I just test cutadapt with your recommend codes on the same data as before:

cutadapt -Z --cut 64 --cut -64  --max-average-error-rate 0.1 -o <output.fastq.gz> <input.fastq.gz>

This is the result: 1713785897496

It seems that cutadapt performed worse than porechop and pychopper. And it seems that cutadapt can not process internal adapters.

rhpvorderman commented 3 months ago

Well technically cutadapt can. But then you should take a look at its adapter features.

PyChopper looks really nice! Thanks for pointing that out to me. I didn't know of that tool. It seems very to the point for nanopore adapter trimming.

If I may ask, how did you hear of sequali? I am trying to get more users. One way is to write a paper about it, but this is not going very fast. (Also I find improving sequali more fun than writing about it).

dudududu12138 commented 3 months ago

Well technically cutadapt can. But then you should take a look at its adapter features.

PyChopper looks really nice! Thanks for pointing that out to me. I didn't know of that tool. It seems very to the point for nanopore adapter trimming.

If I may ask, how did you hear of sequali? I am trying to get more users. One way is to write a paper about it, but this is not going very fast. (Also I find improving sequali more fun than writing about it).

OK, then I will use pychopper to cut adapters. However, when the amount of data is large, the multi-threading feature of this tool seems to fail and no longer produces any results. I noticed your reply on the github issues of cutadapt. I think it's clear to display whether the adapter has been removed clearly.

rhpvorderman commented 3 months ago

OK, then I will use pychopper to cut adapters. However, when the amount of data is large, the multi-threading feature of this tool seems to fail and no longer produces any results.

I have noticed that many nanopore tools, with the exception of the basecaller (dorado) seem to be generally of very poor software quality. It was one of the reasons to start this project. Cutadapt is much better and it aligns the adapters properly, but, it needs to be provided with the correct adapter sequences. It does not do autodetect. This is inconvenient when working with public data. Sequali can give some hints as to what adapters are there, but unfortunately many nanopore adapters have shared sequences, so it is not possible to ascertain for certain.

I noticed your reply on the github issues of cutadapt. I think it's clear to display whether the adapter has been removed clearly.

Good to know. Thanks!

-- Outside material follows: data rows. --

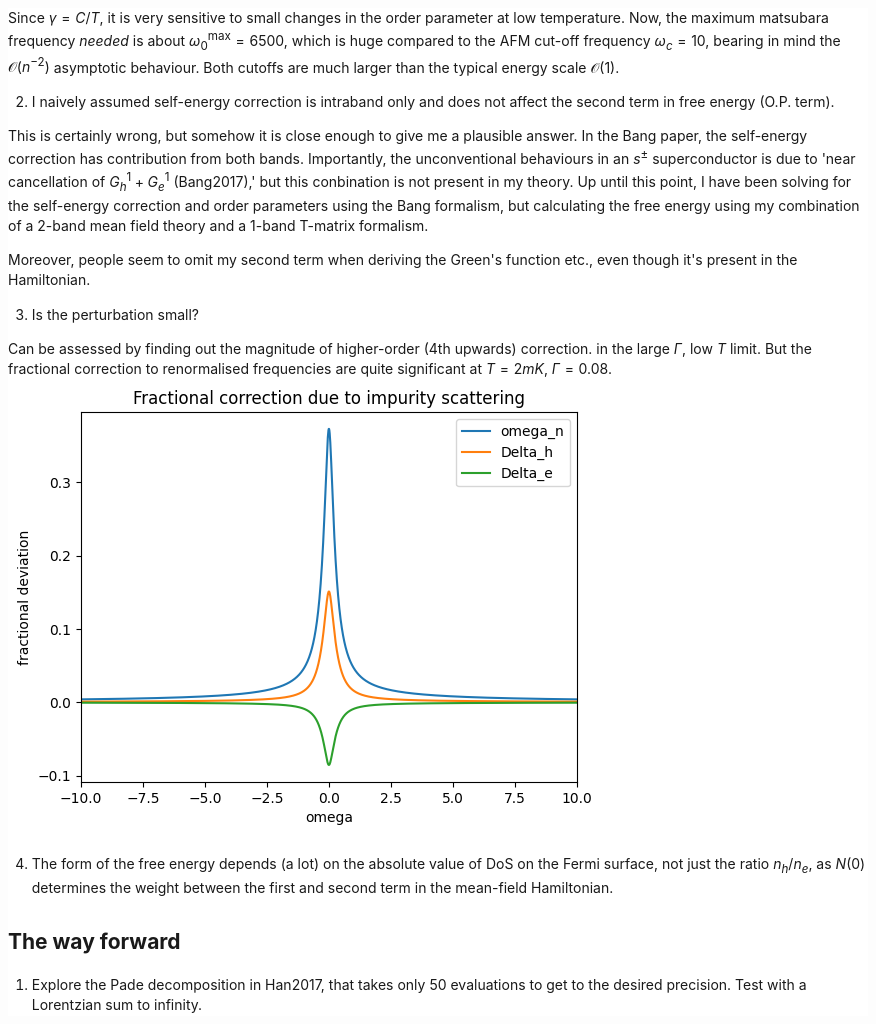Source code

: Since $\gamma = C / T,$ it is very sensitive to small changes in the order parameter at low temperature. Now, the maximum matsubara frequency *needed* is about $\omega_0^{\mathrm{max}} = 6500,$ which is huge compared to the AFM cut-off frequency $\omega_c = 10,$ bearing in mind the $\mathcal{O}(n^{-2})$ asymptotic behaviour. Both cutoffs are much larger than the typical energy scale $\mathcal{O}(1).$ 

2. I naively assumed self-energy correction is intraband only and does not affect the second term in free energy (O.P. term).

This is certainly wrong, but somehow it is close enough to give me a plausible answer. In the Bang paper, the self-energy correction has contribution from both bands. Importantly, the unconventional behaviours in an $s^{\pm}$ superconductor is due to 'near cancellation of $G_h^1 + G_e^1$ (Bang2017),' but this conbination is not present in my theory. Up until this point, I have been solving for the self-energy correction and order parameters using the Bang formalism, but calculating the free energy using my combination of a 2-band mean field theory and a 1-band T-matrix formalism.

Moreover, people seem to omit my second term when deriving the Green's function etc., even though it's present in the Hamiltonian.

3. Is the perturbation small? 

Can be assessed by finding out the magnitude of higher-order (4th upwards) correction. in the large $\Gamma,$ low $T$ limit.  But the fractional correction to renormalised frequencies are quite significant at $T = 2mK,$ $\Gamma = 0.08.$
![alt text](image-4.png)

4. The form of the free energy depends (a lot) on the absolute value of DoS on the Fermi surface, not just the ratio $n_h / n_e,$ as $N(0)$ determines the weight between the first and second term in the mean-field Hamiltonian.
## The way forward
1. Explore the Pade decomposition in Han2017, that takes only 50 evaluations to get to the desired precision. Test with a Lorentzian sum to infinity.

The adapter detection feature is basically the same what FastQC does. FastQC is very useful for illumina adapters, but it does not detect nanopore ones. Technically the nanopore adapters could have been added to FastQC, but FastQC's string searching algorithm does not scale that well. So Sequali uses state-of-the-art multiple pattern matching to enable fast matching of a multitude of adapter probes.